Doesn't this example suggest that the attribution of the hodge podge of positions widely held by skeptics that you dislike are not attributable to scientism? Is it not possible that the nature of the skeptical movement is so mixed because skepticism is undefined?  "Skepticism" is a visceral felling of anger at unwarranted certainty, a distaste for dogmatism (defined as a pomposity.) Thus a person who feels that people ranting about science showing there is no God is arrogant notes that science cannot address religion. 

But if one objects "skepticism" is also an epistemological position, it is unclear how it is different from philosophical materialism. It must be different, because its proponents set themselves up in opposition to philosophical materialism.  One thing "skepticism" seems to say, is that "science" is, variously, not knowledge in any philosophically meaningful sense; not the only path to knowledge; that agnosticism about ontological questions is is not only coherent but reasonable; the empirical component of knowledge derived from philosophy, logic and math; a (merely?) pragmatic substitute for true knowledge which is or may be unattainable, and peculiar combinations of all.
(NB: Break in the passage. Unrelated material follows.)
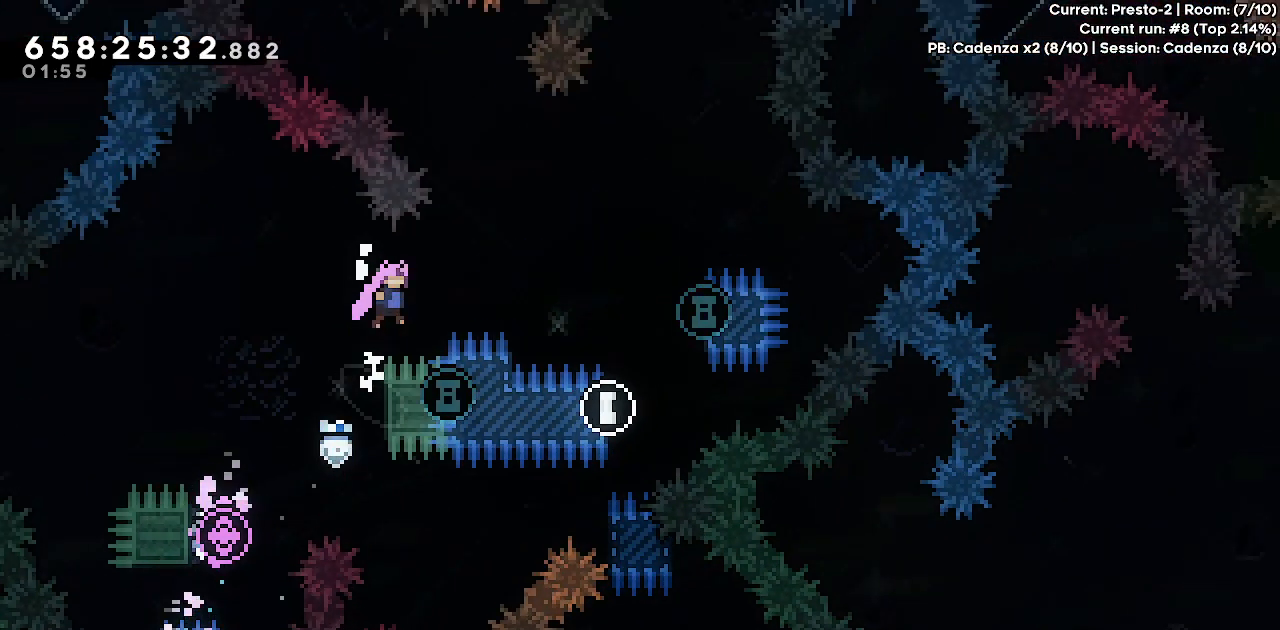
{"keys": ["jump", "left", "right", "up"], "events": [[150, "right", "up"], [200, "grab", "up"], [200, "jump", "up"], [350, "left", "down"], [433, "jump", "down"], [433, "right", "down"]]}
Of course none of this is scientism in any ordinary sense of the word.

As used here, "scientism" appears to shrink down to the belief that the idea of free will is absurd; that the universe is deterministic; that science cannot address morals because of the is/ought distinction. The post above is careful to define free will as the power to make decisions which is not what anybody else I know of means by free will. Nor does it make a positive affirmation that the universe is undetermined. Also it concedes that science may inform moral reasoning. My best judgment is that the power to make decisions is completely irrelevant; that the prima facie case is that the notion of an undetermined universe is incoherent even in philosophy; that saying science can "inform" moral discussion is a literally meaningless concession, leaving us with the assertion that the is/ought divide is an unbridgeable chasm, a position I'm sorry to say I think is embarrassingly wrong, no matter how popular it is.
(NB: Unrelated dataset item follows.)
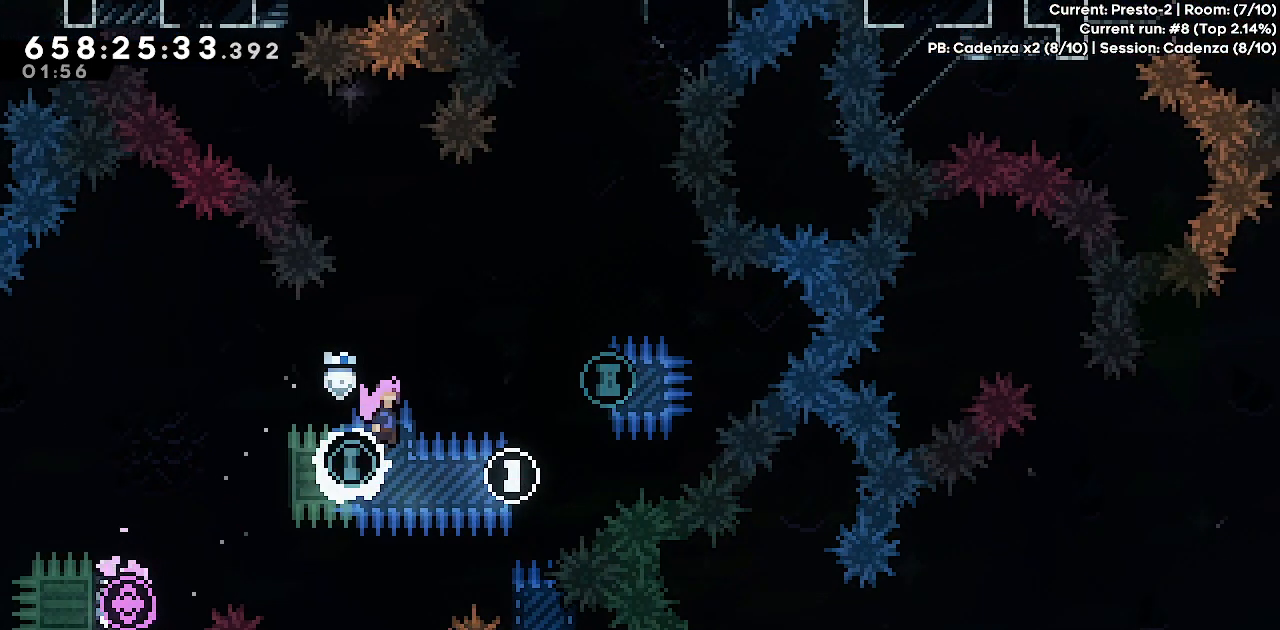
{"keys": ["left"], "events": [[33, "left", "up"], [317, "right", "up"], [317, "up", "up"], [450, "jump", "up"], [500, "left", "down"]]}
Whether you accept the counterobjections to your skeptical propositions about scientism is kind of irrelevant. Because frankly, it seems to me that skepticism, being an, ah, eclectic opposition to materialism can still admit such positions. By the definition of skepticism as taking offense at someone's arrogance of course these positions are plainly scientistic. I suppose that explains the insistence that better skepticism boils down to better manners will lead to a better skeptical movement. Is it not possible that clarifying the metaphysical presuppositions would be more useful?
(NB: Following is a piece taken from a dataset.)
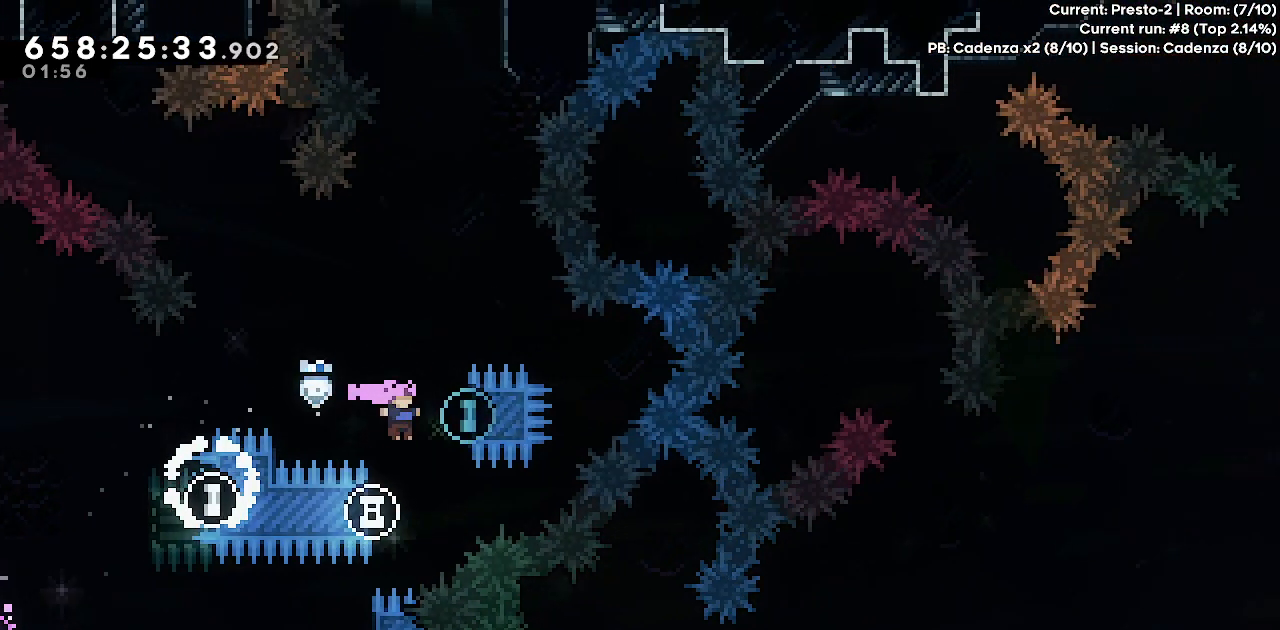
{"keys": ["jump"], "events": [[100, "jump", "down"], [133, "left", "up"], [333, "jump", "up"], [417, "jump", "down"]]}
In fact, is it possible that emphasizing niceness above all else can lead to gross error? Consider your insistence that it is unreasonable to label religious education as child abuse. You asked "why a secular education wouldn’t be open to the same charge, if done as indoctrination (and if it isn’t, are you really positive that there are no religious families out there who teach doubt?" The first question equates secularism with religion, which is dubious. The answer is simple, that secular education doesn't teach superstition. As for the second, "doubt" can be and often is simply anti-intellectualism. Plenty of skeptics have that, which in other contexts offends you, as you made clear in your post, and plenty of religious too. As for the hypothetical example of a family which teaches their children the scientific arguments against religous superstitions, I can only point out that is a secular education, not a religious education.

The real problem with your complaint is that you refuse to draw a conclusion because it is unpalatable. You feel it would be rude to imply so many parents are harming their children with a religious education. And this supposed rudeness is unacceptable. As I understand it, that is a gross fallacy. What you need to show is why we should accept that a religious education might be beneficial to children. Good luck with that one.

Since so much of this boils down to not liking people's bad manners for holding positions you disagree with, such as scientism, the final question is, why are your feelings privileged?